Required work =
1. In the normal-distribution text, what value does `pnorm(1.65)` return?
2. Reproduce the normal-distribution text word for word, everything from "means that the plot" down to "standard normal curve.".

Document extract =
/---

The first line in the code chunk plots the standard normal curve in the range \(-6 \leq x \leq 6\). In the second line, `col=“red”`

plots the function with a red line. The `add=TRUE`

means that the plot should be added to the first plot instead of generating a new plot. We see that the second curve is symmetric about \(x=1\) and is more spread out compared to the standard normal curve.

`pnorm()`

and `qnorm()`

The `pnorm(z)`

function returns the cumulative probability of the standard normal distribution at Z score \(z\). That is, it’s the area under the standard normal curve to the left of \(z\) (the area of the shaded blue region in the plot below).

For example,

`pnorm(1.65)`

`[1] 0.9505285`

This means that the probability of getting a Z score smaller than 1.65 is 0.95 or 95%. Sometimes, we want to find the area of the right-side tail (area of the shaded region below).

\---

Given data =

/---

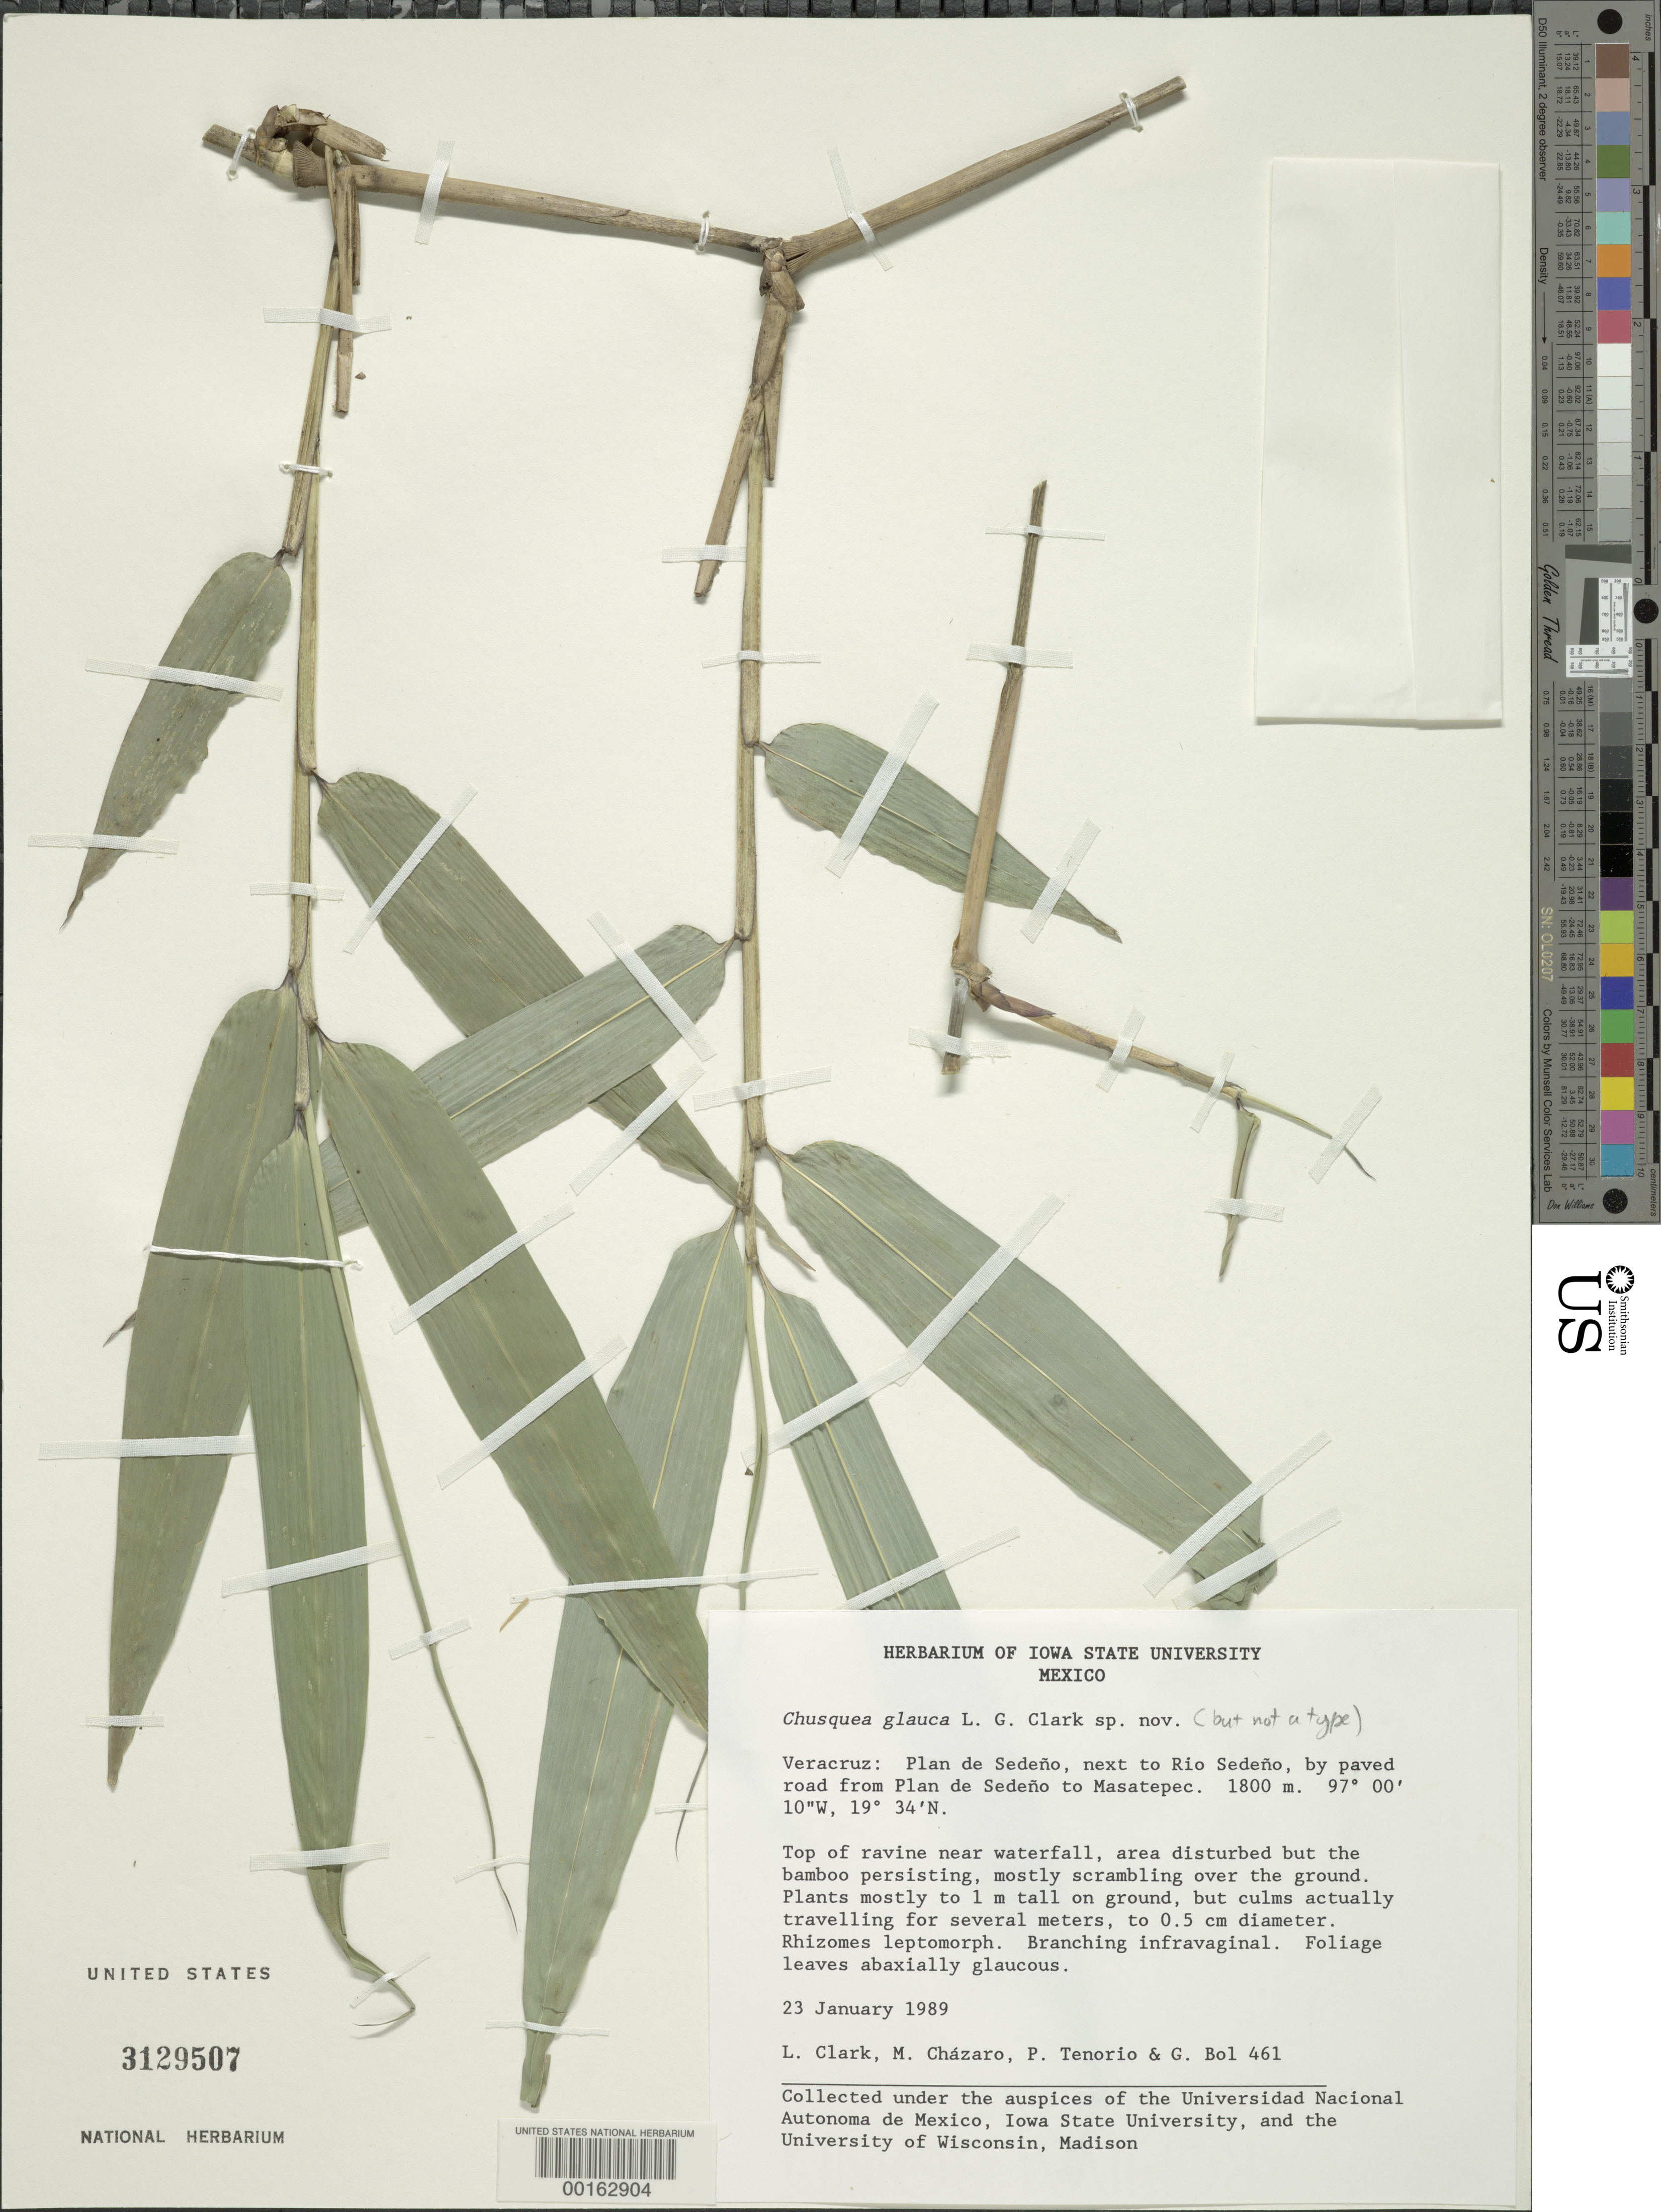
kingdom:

\---

Task results =
1. 0.9505285

2.
means that the plot should be added to the first plot instead of generating a new plot. We see that the second curve is symmetric about \(x=1\) and is more spread out compared to the standard normal curve.